Clin Neuropsychol. 2017 Apr 21:1-12. doi: 10.1080/13854046.2017.1317031. [Epub
ahead of print]

Cook NE(1,)(2,)(3), Huang DS(4,)(5), Silverberg ND(3,)(5,)(6,)(7,)(8), Brooks
BL(9,)(10,)(11), Maxwell B(12), Zafonte R(5,)(8,)(13,)(14,)(15), Berkner PD(16),
Iverson GL(3,)(4,)(5,)(8).

OBJECTIVE: Youth with attention deficit hyperactivity disorder (ADHD) perform
more poorly on preseason cognitive testing and report more baseline
concussion-like symptoms but prior studies have not examined the influence of
medication use on test performance or symptom reporting. This study investigated
whether medication use is relevant when interpreting baseline ImPACT® results
from student athletes with ADHD.
METHOD: Participants were 39,247 adolescent athletes, ages 13-18 (mean
age = 15.5 years, SD = 1.3), who completed baseline cognitive testing with
ImPACT®. The sample included slightly more boys (54.4%) than girls. Differences
in ImPACT® composite scores and concussion-like symptom reporting (between
ADHD/No medication, ADHD/Medication, No ADHD/Medication, and Control groups) were
examined with ANOVAs, conducted separately by gender.
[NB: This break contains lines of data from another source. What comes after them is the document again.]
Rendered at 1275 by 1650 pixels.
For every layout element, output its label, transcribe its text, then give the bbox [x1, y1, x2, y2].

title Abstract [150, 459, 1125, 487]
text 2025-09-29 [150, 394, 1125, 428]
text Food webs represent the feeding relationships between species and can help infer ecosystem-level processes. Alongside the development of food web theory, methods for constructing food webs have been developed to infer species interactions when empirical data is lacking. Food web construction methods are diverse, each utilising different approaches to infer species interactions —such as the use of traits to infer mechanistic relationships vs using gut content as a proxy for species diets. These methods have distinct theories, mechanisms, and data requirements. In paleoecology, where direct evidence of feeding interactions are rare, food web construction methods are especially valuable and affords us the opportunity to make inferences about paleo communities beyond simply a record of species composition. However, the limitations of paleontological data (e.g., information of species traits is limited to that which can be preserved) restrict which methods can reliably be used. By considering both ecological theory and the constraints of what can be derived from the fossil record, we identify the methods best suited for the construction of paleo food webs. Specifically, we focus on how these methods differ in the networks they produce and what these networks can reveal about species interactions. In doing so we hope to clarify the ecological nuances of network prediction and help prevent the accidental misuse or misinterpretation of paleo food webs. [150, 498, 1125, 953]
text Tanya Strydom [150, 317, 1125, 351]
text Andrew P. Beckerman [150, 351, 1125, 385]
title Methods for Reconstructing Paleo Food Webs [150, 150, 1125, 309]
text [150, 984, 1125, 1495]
RESULTS: In this large, state-wide data-set, youth with ADHD had greater rates of
invalid ImPACT results compared to control subjects (ADHD/No Medication:
girls = 10.9%, boys = 10%; ADHD/Medication: girls = 8.1%, boys = 9.1%; Controls:
girls = 5.2%, boys = 6.7%). Groups differed across all ImPACT® composites
(invalid profiles were removed), in the following order (from worse to better
performance): ADHD/No Medication, ADHD/Medication, and Control participants.
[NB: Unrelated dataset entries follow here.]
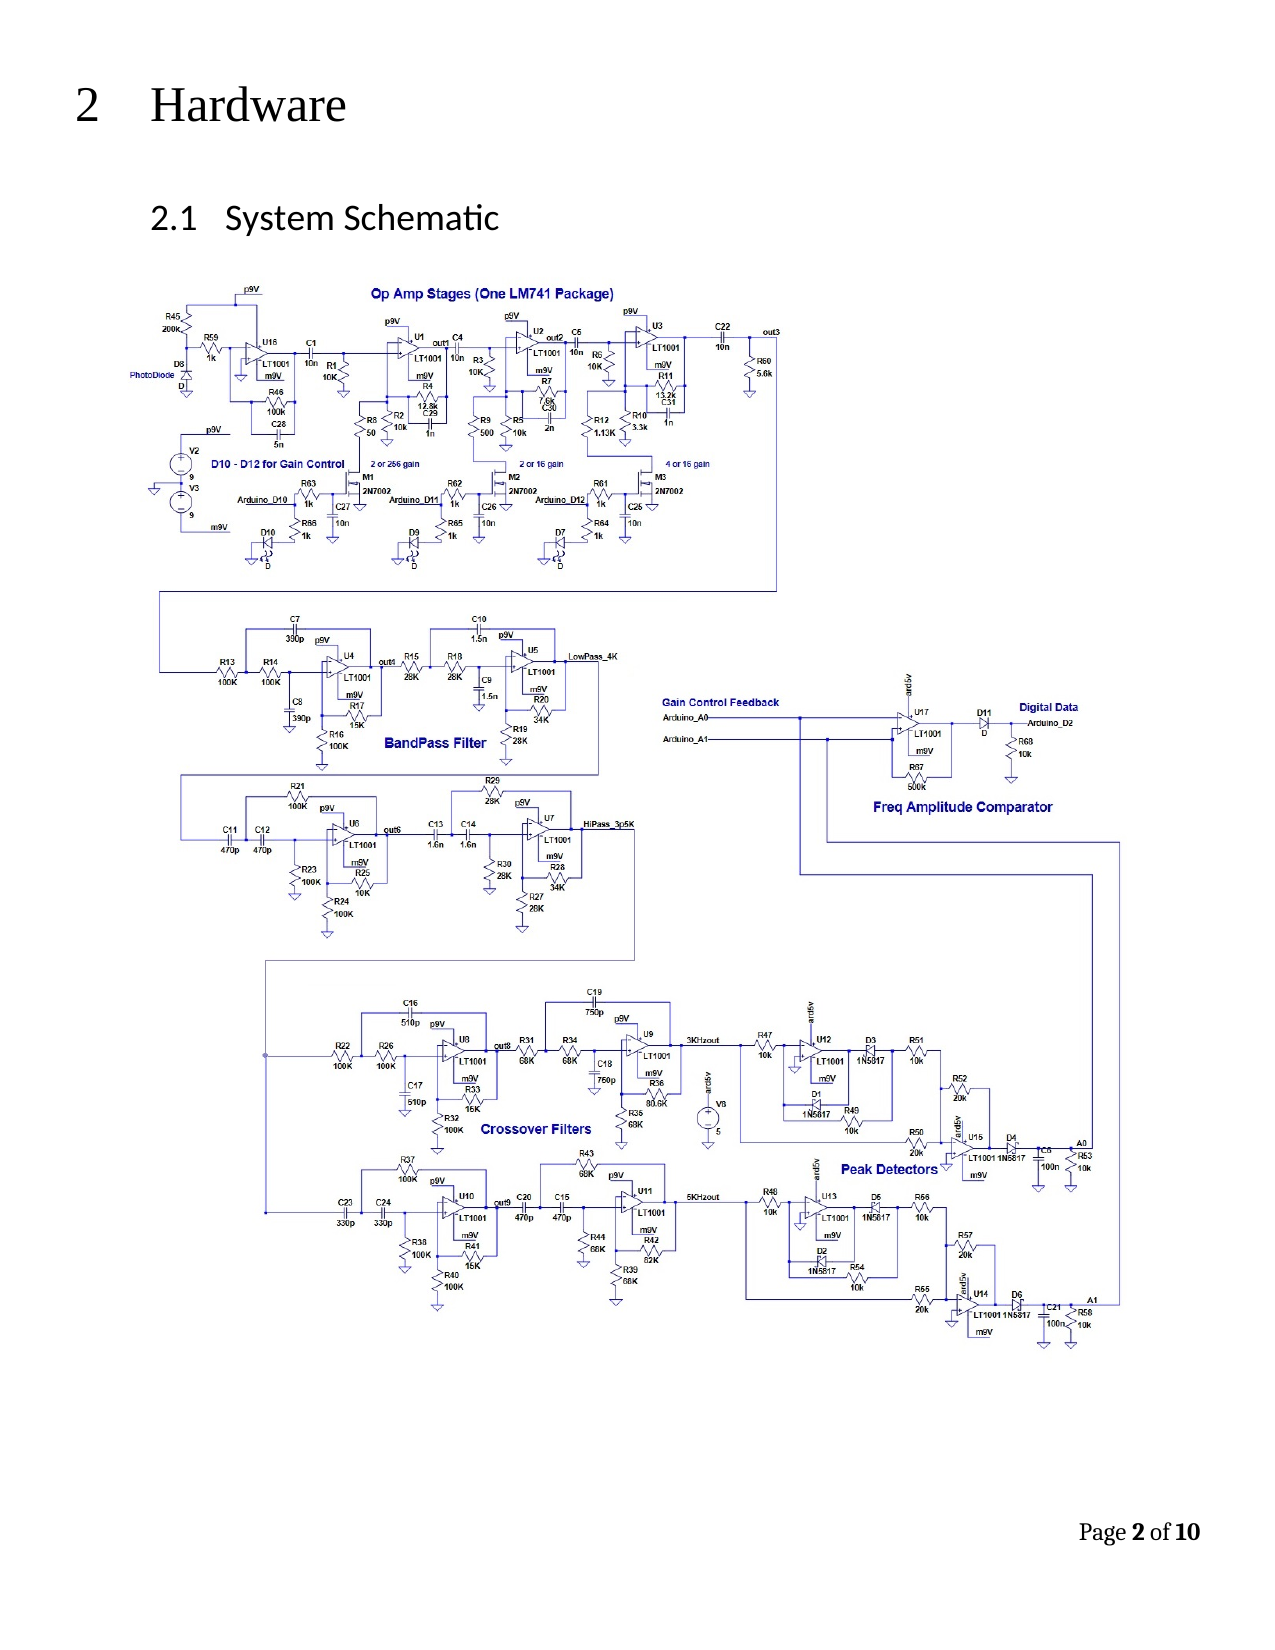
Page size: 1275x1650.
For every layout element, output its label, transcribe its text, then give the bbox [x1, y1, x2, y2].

text 2 Hardware [75, 75, 1200, 132]
picture [127, 252, 1144, 1369]
text 2.1 System Schematic [150, 194, 1200, 239]
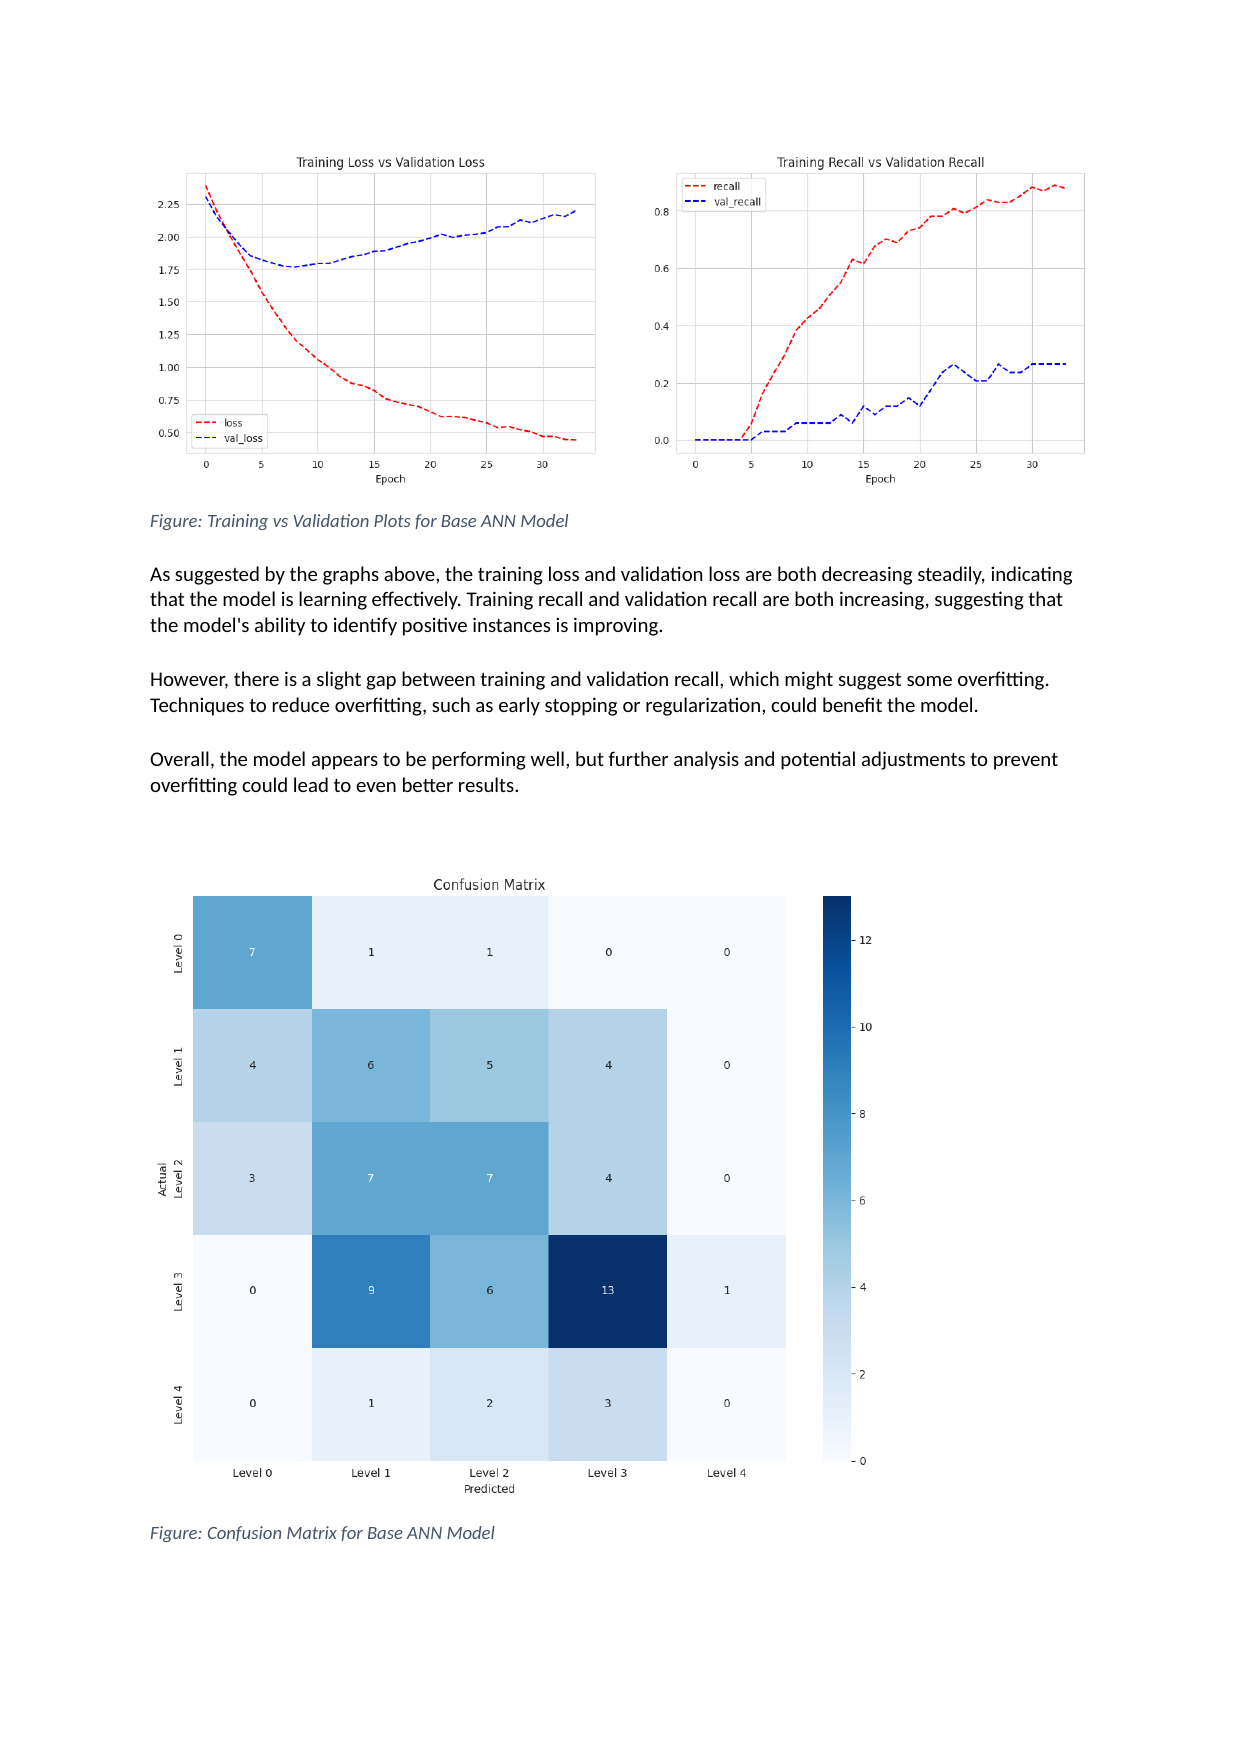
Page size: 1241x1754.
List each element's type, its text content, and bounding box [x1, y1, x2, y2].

picture [150, 150, 1091, 491]
text As suggested by the graphs above, the training loss and validation loss are both decreasing steadily, indicating that the model is learning effectively. Training recall and validation recall are both increasing, suggesting that the model's ability to identify positive instances is improving. [150, 561, 1090, 637]
text However, there is a slight gap between training and validation recall, which might suggest some overfitting. Techniques to reduce overfitting, such as early stopping or regularization, could benefit the model. [150, 666, 1090, 717]
text Overall, the model appears to be performing well, but further analysis and potential adjustments to prevent overfitting could lead to even better results. [150, 746, 1090, 797]
picture [150, 870, 880, 1503]
text Figure: Confusion Matrix for Base ANN Model [150, 1521, 1090, 1544]
text Figure: Training vs Validation Plots for Base ANN Model [150, 509, 1090, 532]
Pairwise effect sizes indicated that the largest differences were on the Visual
Motor Speed composite, with the ADHD/No medication group performing worse than
the ADHD/Medication group and the Controls. The ADHD/Medication group did not
differ meaningfully from Controls on any composite, for either sex (d = 0 to
.19). The ADHD groups did not differ on total symptom scores but both ADHD groups
endorsed significantly more symptoms compared to Controls.
CONCLUSIONS: Contrary to our hypothesis, we found medication use had only a
subtle effect on cognitive performance and no significant effect on
concussion-like symptom reporting. Student athletes reporting medication use for
ADHD performed comparably to student athletes with no ADHD on baseline testing.